There’s lots to like about the policy. Some of the benefits promised last year remain: tax incentives including via business rates, SDLT and NI relief; an £80m funding injection from HM Treasury for each new zone; and support to streamline and speed up planning (though details on the latter are still TBC).  

The theory is that investing in these places will create a multiplier effect – unlocking latent productivity around research institutions, where some of our brightest young people live.

The big risk (in my view) is that we inadvertently end up concentrating wealth among a smaller group of organisations and communities, who happen to live close to big city universities and successful businesses. 

Fundamentally, I think the success of the model will ride on two things. First, a degree of flexibility – to allow for meaningful and effective public-private partnerships which take account of local context and need. Second, the ability to spread the benefits across a wider system of growth clusters – something which the government’s policy papers explicitly mention.   

The South Yorkshire zone (announced earlier in July) is expected to generate over £1.2bn of private investment and support 8,000+ jobs across the region, via a partnership between leading employers and academic institutions. 

There are some striking similarities with Harworth’s Advanced Manufacturing Park (AMP) in Rotherham, a site which has been two decades in the making and seen us partner with both Sheffield universities, along with the likes of McLaren and Rolls Royce, to transform the former Orgreave Colliery site into a high-growth, mixed-use sustainable community.  

AMP is an example of how long-term planning and commitment can bear fruit, and can be a blueprint for how R&D-developer partnerships are able to foster growth in wider regions. Our partnerships at Waverley began in 2002, when our first key industry-university partnership was created with Boeing and the University of Sheffield Advanced Manufacturing Research Centre (AMRC) – both of which are involved in the new Investment Zone.  Since then, the Nuclear AMRC (a Westinghouse, Areva, and Sheffield Forgemasters joint venture) has moved in and, today, technology developed at the AMP is being used in leading edge applications including Formula One, the military, and commercial aircraft. 

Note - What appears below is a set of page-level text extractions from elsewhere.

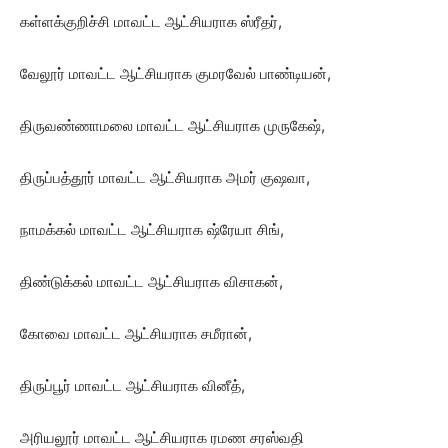
கள்ளக்குறிச்சி மாவட்ட ஆட்சியராக ஸ்ரீதர்,
வேலூர் மாவட்ட ஆட்சியராக குமரவேல் பாண்டியன்,
திருவண்ணாமலை மாவட்ட ஆட்சியராக முருகேஷ்,
திருப்பத்தூர் மாவட்ட ஆட்சியராக அமர் குஷவா,
நாமக்கல் மாவட்ட ஆட்சியராக ஷ்ரேயா சிங்,
திண்டுக்கல் மாவட்ட ஆட்சியராக விசாகன்,
கோவை மாவட்ட ஆட்சியராக சமீரான்,
திருப்பூர் மாவட்ட ஆட்சியராக வினீத்,
அரியலூர் மாவட்ட ஆட்சியராக ரமண சரஸ்வதி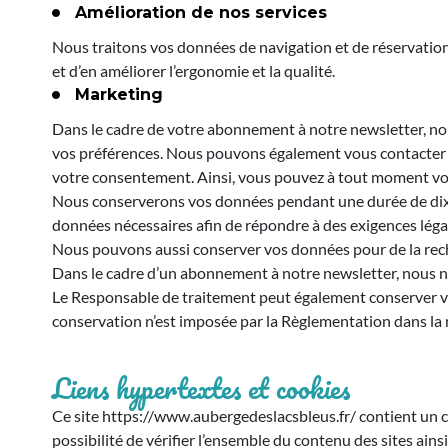
Amélioration de nos services
Nous traitons vos données de navigation et de réservation à
et d’en améliorer l’ergonomie et la qualité.
Marketing
Dans le cadre de votre abonnement à notre newsletter, no
vos préférences. Nous pouvons également vous contacter vi
votre consentement. Ainsi, vous pouvez à tout moment vo
Nous conserverons vos données pendant une durée de dix (1
données nécessaires afin de répondre à des exigences léga
Nous pouvons aussi conserver vos données pour de la reche
Dans le cadre d’un abonnement à notre newsletter, nous ne
Le Responsable de traitement peut également conserver vo
conservation n’est imposée par la Règlementation dans la mes
Liens hypertextes et cookies
Ce site https://www.aubergedeslacsbleus.fr/ contient un c
possibilité de vérifier l’ensemble du contenu des sites ains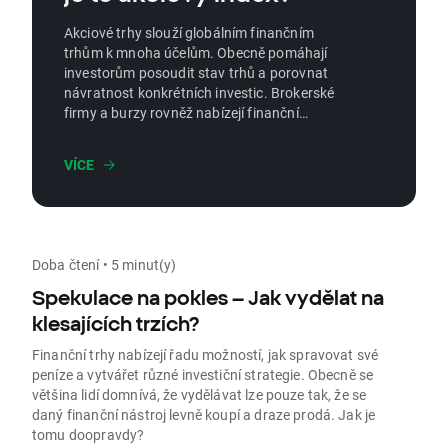
Akciové trhy slouží globálním finančním
trhům k mnoha účelům. Obecně pomáhají
investorům posoudit stav trhů a porovnat
návratnost konkrétních investic. Brokerské
firmy a burzy rovněž nabízejí finanční
nástroje, které odrážejí cenové pohyby
určitých referenčních hodnot vlastního
VÍCE
kapitálu. Díky tomu jsou indexy rozhodující
nejen kvůli jejich informační roli, ale také díky
jejich investičním účelům. V tomto článku se
pokusíme vysvětlit, co jsou akciové indexy a
jak je můžete využít při investování na
Doba čtení • 5 minut(y)
akciovém trhu.
Spekulace na pokles – Jak vydělat na
klesajících trzích?
Finanční trhy nabízejí řadu možností, jak spravovat své
peníze a vytvářet různé investiční strategie. Obecně se
většina lidí domnívá, že vydělávat lze pouze tak, že se
daný finanční nástroj levně koupí a draze prodá. Jak je
tomu doopravdy?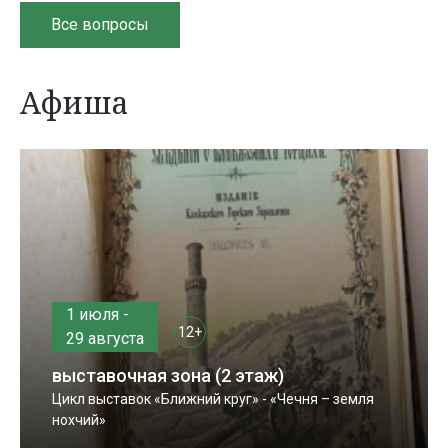
Все вопросы
Афиша
1 июля -
12+
29 августа
выставочная зона (2 этаж)
Цикл выставок «Ближний круг» - «Чечня – земля
нохчий»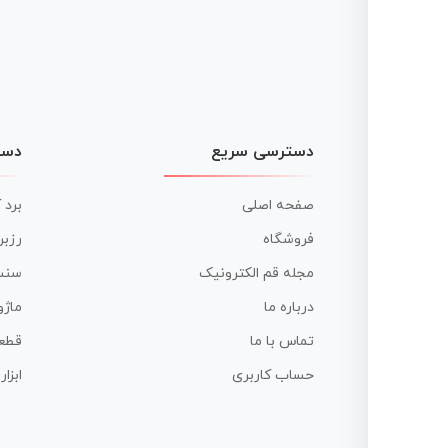
دسترسی سریع
دست
صفحه اصلی
برد 
فروشگاه
رزبر
مجله قم الکترونیک
سنس
درباره ما
ماژو
تماس با ما
قطع
حساب کاربری
ابزا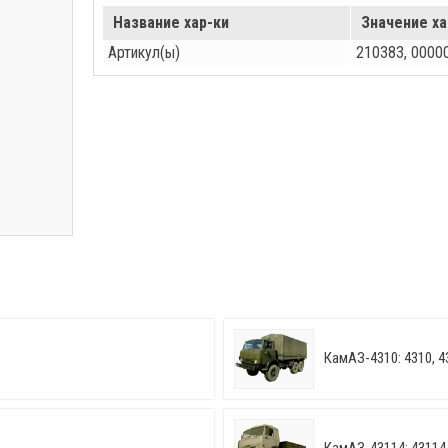
Название хар-ки
Значение ха
Артикул(ы)
210383, 0000
КамАЗ-4310: 4310, 4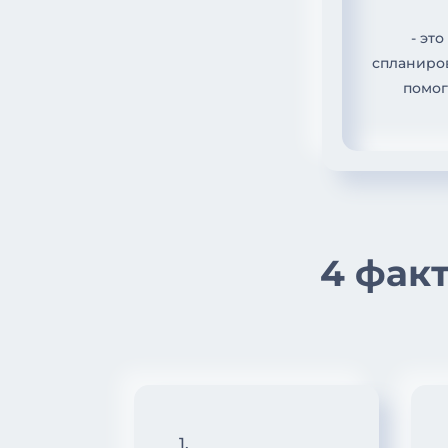
- эт
спланиров
помог
4 фак
1.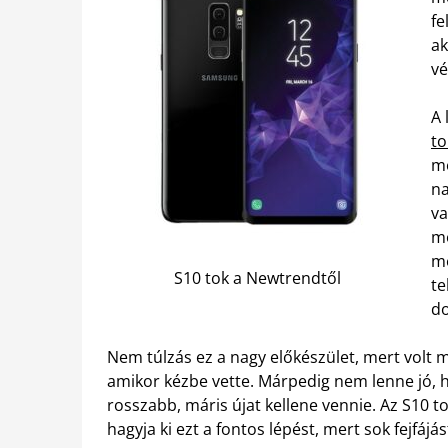
fe
ak
vé
A 
to
me
na
va
mo
me
S10 tok a Newtrendtől
te
do
Nem túlzás ez a nagy előkészület, mert volt má
amikor kézbe vette. Márpedig nem lenne jó, h
rosszabb, máris újat kellene vennie. Az S10
hagyja ki ezt a fontos lépést, mert sok fejfáj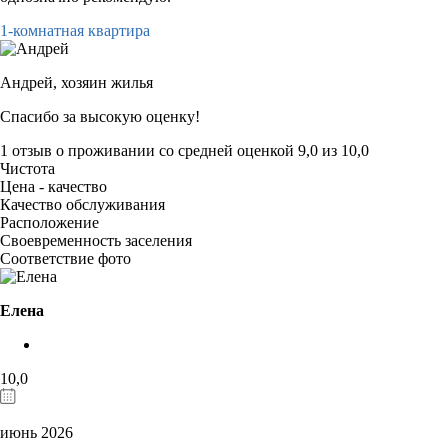
1-комнатная квартира
Андрей,
хозяин жилья
Спасибо за высокую оценку!
1 отзыв
о проживании со средней оценкой
9,0
из
10,0
Чистота
Цена - качество
Качество обслуживания
Расположение
Своевременность заселения
Соответствие фото
Елена
10,0
июнь 2026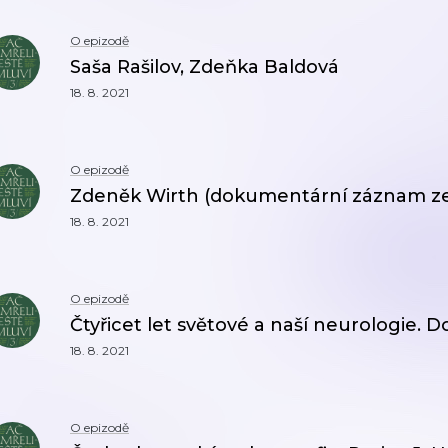
O epizodě
Saša Rašilov, Zdeňka Baldová
18. 8. 2021
O epizodě
Zdeněk Wirth (dokumentární záznam ze 
18. 8. 2021
O epizodě
Čtyřicet let světové a naší neurologie
18. 8. 2021
O epizodě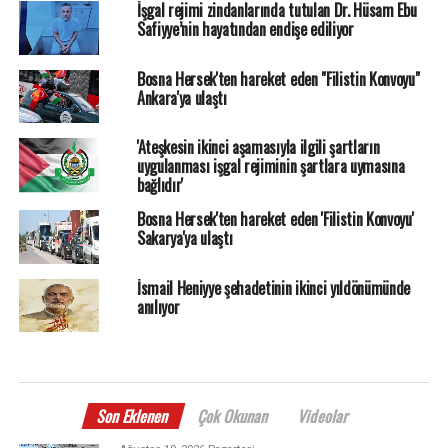
İşgal rejimi zindanlarında tutulan Dr. Hüsam Ebu
Safiyye’nin hayatından endişe ediliyor
Bosna Hersek'ten hareket eden "Filistin Konvoyu"
Ankara'ya ulaştı
'Ateşkesin ikinci aşamasıyla ilgili şartların
uygulanması işgal rejiminin şartlara uymasına
bağlıdır'
Bosna Hersek'ten hareket eden 'Filistin Konvoyu'
Sakarya'ya ulaştı
İsmail Heniyye şehadetinin ikinci yıldönümünde
anılıyor
Son Eklenen
Çok Okunan
Videolar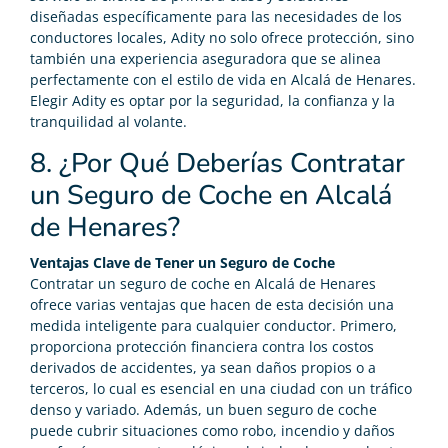
diseñadas específicamente para las necesidades de los
conductores locales, Adity no solo ofrece protección, sino
también una experiencia aseguradora que se alinea
perfectamente con el estilo de vida en Alcalá de Henares.
Elegir Adity es optar por la seguridad, la confianza y la
tranquilidad al volante.
8. ¿Por Qué Deberías Contratar
un Seguro de Coche en Alcalá
de Henares?
Ventajas Clave de Tener un Seguro de Coche
Contratar un seguro de coche en Alcalá de Henares
ofrece varias ventajas que hacen de esta decisión una
medida inteligente para cualquier conductor. Primero,
proporciona protección financiera contra los costos
derivados de accidentes, ya sean daños propios o a
terceros, lo cual es esencial en una ciudad con un tráfico
denso y variado. Además, un buen seguro de coche
puede cubrir situaciones como robo, incendio y daños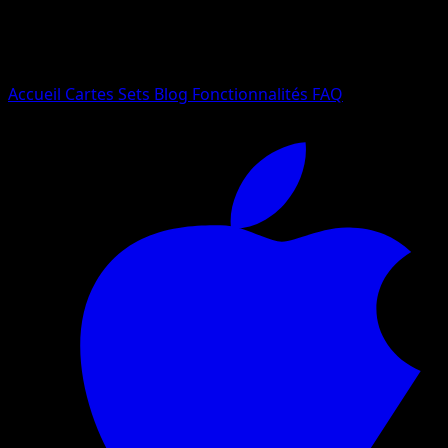
Essayez avec un nom de Pokemon, un set ou un type de ca
Langue
Accueil
Cartes
Sets
Blog
Fonctionnalités
FAQ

Once complete, the site will deliver 3,900 new homes, a new district centre including a school and health centre, and over 300 acres of green spaces. This will contribute £1bn to the national economy – with benefits felt deeply within the community we’ve created, the places surrounding it, and the wider South Yorkshire region.

Crucially, at Waverley and with the Investment Zones model – it’s about not just how much growth is created, but how widely the benefits are felt. 

The same is true in the North West, where recently it was announced that the Liverpool City Region will be at centre of its zone, working alongside the freeport which opened for business earlier this year. That’s great news for the region’s life sciences sector but also should strengthen communities in the ecosystem of surrounding towns along with the ancillary industries needed to support world-leading R&D. That’s exactly what our team has been doing at our 900-home development in St. Helen’s, Moss Nook, over the past five years, transforming a well-connected but complex brownfield site which had remained derelict for several decades. 

So yes, we need to focus on local capability and the potential to maximise ROI from government spending in absolute terms.  But we must also concentrate on local need, so that we can have the biggest relative impact within and across communities. To put it bluntly, not focusing on growth for growth’s sake. We need a better and more balanced model which creates and shares prosperity in equal measure.   

The question is therefore how we spread skills and growth from successful city centres to wider regions. The answer might look something like a patchwork of high-growth zones as part of a hub and spoke model. Regional leaders, key institutions and anchor employers know their communities better than anyone – so let’s give them the ability to shape these new zones as part of their own devolution agendas, ensuring the benefits are felt widely and deeply across political boundaries.